Qatar Airways has capitalized on the absence of its competitors in various markets. In Europe the airline already flies to 27 destinations, including Eastern European cities such as Budapest, Bucharest and Sofia, as well as Copenhagen, Stockholm, and Oslo in Scandinavia. These second and third tier destinations have limited long-haul direct flights, so passengers have to make a stop-over anyway in most cases. In 2011, Qatar launched seven new European destinations and the airline will start services to Helsinki and Zagreb next year, making it the first Gulf carrier to serve the four Nordic capitals, which in the words of Business Traveller, are a “neglected area of the world, with Emirates and Bahrain-based Gulf Air serving only Copenhagen, while Abu Dhabi-based Etihad is not represented at all.”
Qatar Airways says it is “placing strategic importance into emerging cities around the world.” Upcoming routes include Chongqing (China) in late November, as well as 2012 route launches to Baku (Azerbaijan), Tblisi (Georgia), Benghazi (Libya), Kigali (Rwanda) and Mombasa (Kenya). The airline also recently announced that it had reached an agreement with the Iranian government to fly domestically in the country. In total, Qatar Airways will launch 15 routes during 2011 and another 9 during 2012, many of which are currently not served by neither Emirates nor Etihad Airways.

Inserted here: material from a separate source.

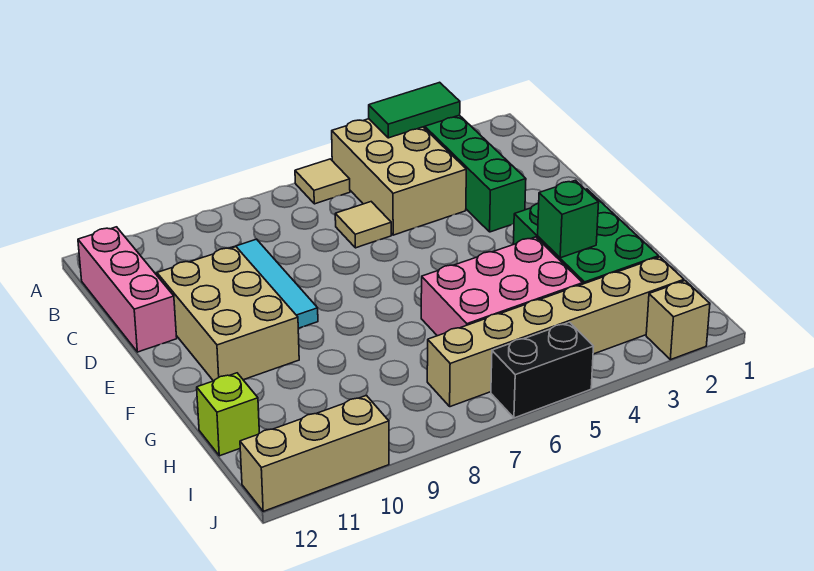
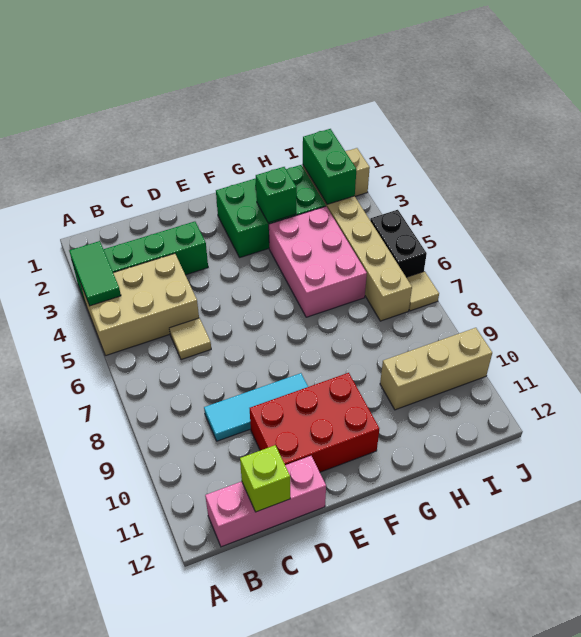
tan tile A6 level 1 -> tan tile J7 level 1
tan brick D10:F11 level 1 -> red brick D10:F11 level 1
lime brick H12 level 1 -> lime brick C12 level 2
none -> green brick I2:I3 level 2
tan brick J10:J12 level 1 -> tan brick H10:J10 level 1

While Emirates moves in on new routes to second- and third-tier destinations with widebody aircraft such as the A330 or B777, Qatar Airways tends to take a more cautious approach by starting small, grow the route and then deploy larger aircraft as market demand grows. The airline has extensively deployed narrowbody aircraft – which makes up 40 percent of its fleet – on new short and medium haul routes, without compromising its inflight experience. For example, Qatar serves the Venice – Doha route with an A320 featuring 12 seats in Business Class and 132 seats in Economy, compared to around 180 seats by airlines such as Lufthansa and Air France. Qatar’s A320s offer personal screens in all seats with a choice of more than 700 audio and video on demand options. The aircraft is also equipped with OnAir connectivity, so passengers can use their mobile phones onboard for SMS and emails. Just like the diverse nationalities of Emirates’ flight attendants, Qatar Airways has a multi-lingual cabin crew, and for example, the Doha – Bucharest (Romania) route is staffed by Romanian and Arabic-speaking crew.
Qatar Airways currently operates 38 A320 aircraft, with a further 9 pending delivery. The airline has just ordered another 50 aircraft of the A320neo series (a more fuel-efficient update of the existing A320 family), of which it will become the first operator by 2015.
It has often been suggested that Turkish Airlines (THY) could be regarded as the fourth ‘Gulf Gulliver’, and the airline is taking a growth approach an approach similar to that of Qatar Airways. From its Istanbul hub, THY can reach both European cities and the Gulf or North Africa in two to five-hour flights for which its B737s and A320s are ideally suited. Says THY’s CEO, “Smaller aircraft are better to serve secondary cities in Europe and offer a cost advantage that even Gulf carriers cannot match.” According to analysts, THY even has an advantage over the Gulf airlines, as with a Turkish population of over 70 million people, it has substantial origin-destination and domestic markets.